DATA RECORDS:
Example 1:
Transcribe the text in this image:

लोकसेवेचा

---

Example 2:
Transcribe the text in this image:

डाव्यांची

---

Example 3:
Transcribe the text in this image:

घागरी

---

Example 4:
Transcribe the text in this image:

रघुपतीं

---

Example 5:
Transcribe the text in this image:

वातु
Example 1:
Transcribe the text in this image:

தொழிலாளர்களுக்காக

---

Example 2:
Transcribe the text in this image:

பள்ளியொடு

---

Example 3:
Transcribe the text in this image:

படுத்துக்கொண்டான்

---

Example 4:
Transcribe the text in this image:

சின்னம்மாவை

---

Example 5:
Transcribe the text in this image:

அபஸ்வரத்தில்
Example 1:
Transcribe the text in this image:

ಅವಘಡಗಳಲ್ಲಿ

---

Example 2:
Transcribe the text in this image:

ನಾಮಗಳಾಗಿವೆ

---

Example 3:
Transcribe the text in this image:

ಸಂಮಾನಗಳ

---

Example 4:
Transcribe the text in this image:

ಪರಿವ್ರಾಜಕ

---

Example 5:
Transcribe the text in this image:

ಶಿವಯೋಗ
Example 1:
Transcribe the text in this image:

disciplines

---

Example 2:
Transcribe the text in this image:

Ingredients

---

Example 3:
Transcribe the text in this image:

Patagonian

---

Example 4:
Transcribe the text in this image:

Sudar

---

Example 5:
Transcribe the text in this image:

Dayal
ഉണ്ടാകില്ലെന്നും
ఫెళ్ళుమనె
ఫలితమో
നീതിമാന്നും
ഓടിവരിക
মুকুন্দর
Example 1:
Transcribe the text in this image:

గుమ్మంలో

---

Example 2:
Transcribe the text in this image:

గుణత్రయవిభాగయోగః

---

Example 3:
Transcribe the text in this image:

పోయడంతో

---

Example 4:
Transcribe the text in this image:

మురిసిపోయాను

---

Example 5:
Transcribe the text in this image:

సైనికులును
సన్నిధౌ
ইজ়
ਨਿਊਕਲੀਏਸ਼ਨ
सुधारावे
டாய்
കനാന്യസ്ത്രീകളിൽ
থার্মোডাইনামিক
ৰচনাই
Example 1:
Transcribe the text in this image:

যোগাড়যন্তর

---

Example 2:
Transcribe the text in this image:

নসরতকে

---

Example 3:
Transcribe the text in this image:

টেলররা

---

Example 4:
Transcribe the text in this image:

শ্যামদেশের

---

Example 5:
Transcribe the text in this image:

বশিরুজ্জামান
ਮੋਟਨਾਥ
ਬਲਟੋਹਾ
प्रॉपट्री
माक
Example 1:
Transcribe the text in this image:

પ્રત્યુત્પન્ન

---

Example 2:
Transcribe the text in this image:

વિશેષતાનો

TASK PROMPT:
From the records above, please extract every line and repeat it exactly.

RESPONSE TO THIS TASK:
Example 1:
Transcribe the text in this image:

लोकसेवेचा

---

Example 2:
Transcribe the text in this image:

डाव्यांची

---

Example 3:
Transcribe the text in this image:

घागरी

---

Example 4:
Transcribe the text in this image:

रघुपतीं

---

Example 5:
Transcribe the text in this image:

वातु
Example 1:
Transcribe the text in this image:

தொழிலாளர்களுக்காக

---

Example 2:
Transcribe the text in this image:

பள்ளியொடு

---

Example 3:
Transcribe the text in this image:

படுத்துக்கொண்டான்

---

Example 4:
Transcribe the text in this image:

சின்னம்மாவை

---

Example 5:
Transcribe the text in this image:

அபஸ்வரத்தில்
Example 1:
Transcribe the text in this image:

ಅವಘಡಗಳಲ್ಲಿ

---

Example 2:
Transcribe the text in this image:

ನಾಮಗಳಾಗಿವೆ

---

Example 3:
Transcribe the text in this image:

ಸಂಮಾನಗಳ

---

Example 4:
Transcribe the text in this image:

ಪರಿವ್ರಾಜಕ

---

Example 5:
Transcribe the text in this image:

ಶಿವಯೋಗ
Example 1:
Transcribe the text in this image:

disciplines

---

Example 2:
Transcribe the text in this image:

Ingredients

---

Example 3:
Transcribe the text in this image:

Patagonian

---

Example 4:
Transcribe the text in this image:

Sudar

---

Example 5:
Transcribe the text in this image:

Dayal
ഉണ്ടാകില്ലെന്നും
ఫెళ్ళుమనె
ఫలితమో
നീതിമാന്നും
ഓടിവരിക
মুকুন্দর
Example 1:
Transcribe the text in this image:

గుమ్మంలో

---

Example 2:
Transcribe the text in this image:

గుణత్రయవిభాగయోగః

---

Example 3:
Transcribe the text in this image:

పోయడంతో

---

Example 4:
Transcribe the text in this image:

మురిసిపోయాను

---

Example 5:
Transcribe the text in this image:

సైనికులును
సన్నిధౌ
ইজ়
ਨਿਊਕਲੀਏਸ਼ਨ
सुधारावे
டாய்
കനാന്യസ്ത്രീകളിൽ
থার্মোডাইনামিক
ৰচনাই
Example 1:
Transcribe the text in this image:

যোগাড়যন্তর

---

Example 2:
Transcribe the text in this image:

নসরতকে

---

Example 3:
Transcribe the text in this image:

টেলররা

---

Example 4:
Transcribe the text in this image:

শ্যামদেশের

---

Example 5:
Transcribe the text in this image:

বশিরুজ্জামান
ਮੋਟਨਾਥ
ਬਲਟੋਹਾ
प्रॉपट्री
माक
Example 1:
Transcribe the text in this image:

પ્રત્યુત્પન્ન

---

Example 2:
Transcribe the text in this image:

વિશેષતાનો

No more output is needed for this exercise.